***** Information given
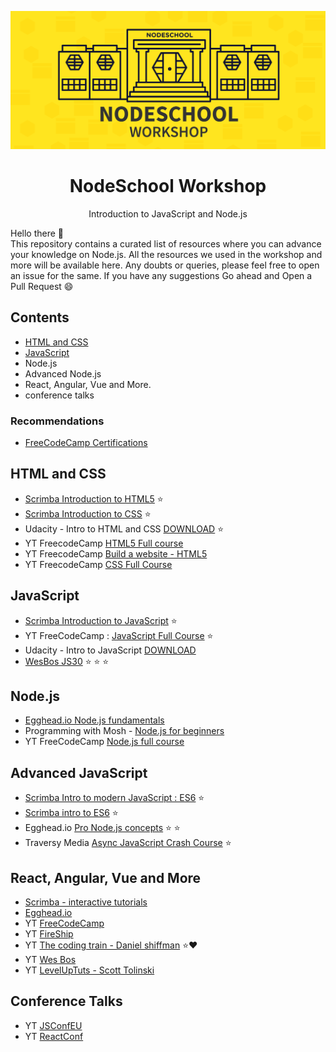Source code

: ![](https://github.com/so-sc/nodeschool-workshop/raw/master/56083017-84654980-5e17-11e9-8d9d-6d8d46be8671.png)
<h1 align="center">NodeSchool Workshop</h1>
<p align="center">Introduction to JavaScript and Node.js</p>

Hello there :wave:  
This repository contains a curated list of resources where you can advance your knowledge on Node.js. All the resources we used in the workshop and more will be available here. Any doubts or queries, please feel free to open an issue for the same. If you have any suggestions Go ahead and Open a Pull Request :smile:
## Contents
- [HTML and CSS](https://github.com/so-sc/nodeschool-workshop/blob/master/README.md#html-and-css)
- [JavaScript](https://github.com/so-sc/nodeschool-workshop/blob/master/README.md#javascript)
- Node.js
- Advanced Node.js
- React, Angular, Vue and More.
- conference talks
### Recommendations
- [FreeCodeCamp Certifications](https://learn.freecodecamp.org/) 
## HTML and CSS
- [Scrimba Introduction to HTML5](https://scrimba.com/g/ghtml) :star:
- [Scrimba Introduction to CSS](https://scrimba.com/g/gintrotocss) :star:
- Udacity - Intro to HTML and CSS [DOWNLOAD](https://s3.amazonaws.com/zips.udacity-data.com/ud001-india/640584/1545052833940/Introduction+to+HTML+and+CSS+Videos.zip) :star:
- YT FreecodeCamp [HTML5 Full course](https://www.youtube.com/watch?v=DPnqb74Smug)
- YT FreecodeCamp [Build a website - HTML5](https://www.youtube.com/watch?v=pQN-pnXPaVg)
- YT FreecodeCamp [CSS Full Course](https://www.youtube.com/watch?v=ieTHC78giGQ)

## JavaScript
- [Scrimba Introduction to JavaScript](https://scrimba.com/g/gintrotojavascript) :star:
- YT FreeCodeCamp : [JavaScript Full Course](https://www.youtube.com/watch?v=PkZNo7MFNFg) :star:
- Udacity - Intro to JavaScript [DOWNLOAD](https://s3.amazonaws.com/zips.udacity-data.com/ud803-india/640581/1545059413578/Introduction+to+JavaScript+Videos.zip)
- [WesBos JS30](https://javascript30.com/) :star: :star: :star:

## Node.js
- [Egghead.io Node.js fundamentals](https://egghead.io/courses/introduction-to-node-the-fundamentals)
- Programming with Mosh - [Node.js for beginners](https://www.youtube.com/watch?v=TlB_eWDSMt4)
- YT FreeCodeCamp [Node.js full course](https://www.youtube.com/watch?v=RLtyhwFtXQA)

## Advanced JavaScript
- [Scrimba Intro to modern JavaScript : ES6](https://scrimba.com/g/ges6) :star:
- [Scrimba intro to ES6](https://scrimba.com/g/gintrotoes6) :star:
- Egghead.io [Pro Node.js concepts](https://egghead.io/browse/platforms/node) :star: :star:
- Traversy Media [Async JavaScript Crash Course](https://www.youtube.com/watch?v=PoRJizFvM7s) :star:

## React, Angular, Vue and More
- [Scrimba - interactive tutorials](https://scrimba.com)
- [Egghead.io](https://egghead.io)
- YT [FreeCodeCamp](https://www.youtube.com/channel/UC8butISFwT-Wl7EV0hUK0BQ)
- YT [FireShip](https://www.youtube.com/channel/UCsBjURrPoezykLs9EqgamOA)
- YT [The coding train - Daniel shiffman](https://www.youtube.com/user/shiffman) :star::heart:
- YT [Wes Bos](https://www.youtube.com/user/wesbos)
- YT [LevelUpTuts - Scott Tolinski](https://www.youtube.com/user/LevelUpTuts)

## Conference Talks
- YT [JSConfEU](https://www.youtube.com/user/jsconfeu)
- YT [ReactConf](https://www.youtube.com/channel/UCz5vTaEhvh7dOHEyd1efcaQ)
**********
Retype all of the data above word for word, excluding the pictures.

Source code

: ![](https://github.com/so-sc/nodeschool-workshop/raw/master/56083017-84654980-5e17-11e9-8d9d-6d8d46be8671.png)
<h1 align="center">NodeSchool Workshop</h1>
<p align="center">Introduction to JavaScript and Node.js</p>

Hello there :wave:  
This repository contains a curated list of resources where you can advance your knowledge on Node.js. All the resources we used in the workshop and more will be available here. Any doubts or queries, please feel free to open an issue for the same. If you have any suggestions Go ahead and Open a Pull Request :smile:
## Contents
- [HTML and CSS](https://github.com/so-sc/nodeschool-workshop/blob/master/README.md#html-and-css)
- [JavaScript](https://github.com/so-sc/nodeschool-workshop/blob/master/README.md#javascript)
- Node.js
- Advanced Node.js
- React, Angular, Vue and More.
- conference talks
### Recommendations
- [FreeCodeCamp Certifications](https://learn.freecodecamp.org/) 
## HTML and CSS
- [Scrimba Introduction to HTML5](https://scrimba.com/g/ghtml) :star:
- [Scrimba Introduction to CSS](https://scrimba.com/g/gintrotocss) :star:
- Udacity - Intro to HTML and CSS [DOWNLOAD](https://s3.amazonaws.com/zips.udacity-data.com/ud001-india/640584/1545052833940/Introduction+to+HTML+and+CSS+Videos.zip) :star:
- YT FreecodeCamp [HTML5 Full course](https://www.youtube.com/watch?v=DPnqb74Smug)
- YT FreecodeCamp [Build a website - HTML5](https://www.youtube.com/watch?v=pQN-pnXPaVg)
- YT FreecodeCamp [CSS Full Course](https://www.youtube.com/watch?v=ieTHC78giGQ)

## JavaScript
- [Scrimba Introduction to JavaScript](https://scrimba.com/g/gintrotojavascript) :star:
- YT FreeCodeCamp : [JavaScript Full Course](https://www.youtube.com/watch?v=PkZNo7MFNFg) :star:
- Udacity - Intro to JavaScript [DOWNLOAD](https://s3.amazonaws.com/zips.udacity-data.com/ud803-india/640581/1545059413578/Introduction+to+JavaScript+Videos.zip)
- [WesBos JS30](https://javascript30.com/) :star: :star: :star:

## Node.js
- [Egghead.io Node.js fundamentals](https://egghead.io/courses/introduction-to-node-the-fundamentals)
- Programming with Mosh - [Node.js for beginners](https://www.youtube.com/watch?v=TlB_eWDSMt4)
- YT FreeCodeCamp [Node.js full course](https://www.youtube.com/watch?v=RLtyhwFtXQA)

## Advanced JavaScript
- [Scrimba Intro to modern JavaScript : ES6](https://scrimba.com/g/ges6) :star:
- [Scrimba intro to ES6](https://scrimba.com/g/gintrotoes6) :star:
- Egghead.io [Pro Node.js concepts](https://egghead.io/browse/platforms/node) :star: :star:
- Traversy Media [Async JavaScript Crash Course](https://www.youtube.com/watch?v=PoRJizFvM7s) :star:

## React, Angular, Vue and More
- [Scrimba - interactive tutorials](https://scrimba.com)
- [Egghead.io](https://egghead.io)
- YT [FreeCodeCamp](https://www.youtube.com/channel/UC8butISFwT-Wl7EV0hUK0BQ)
- YT [FireShip](https://www.youtube.com/channel/UCsBjURrPoezykLs9EqgamOA)
- YT [The coding train - Daniel shiffman](https://www.youtube.com/user/shiffman) :star::heart:
- YT [Wes Bos](https://www.youtube.com/user/wesbos)
- YT [LevelUpTuts - Scott Tolinski](https://www.youtube.com/user/LevelUpTuts)

## Conference Talks
- YT [JSConfEU](https://www.youtube.com/user/jsconfeu)
- YT [ReactConf](https://www.youtube.com/channel/UCz5vTaEhvh7dOHEyd1efcaQ)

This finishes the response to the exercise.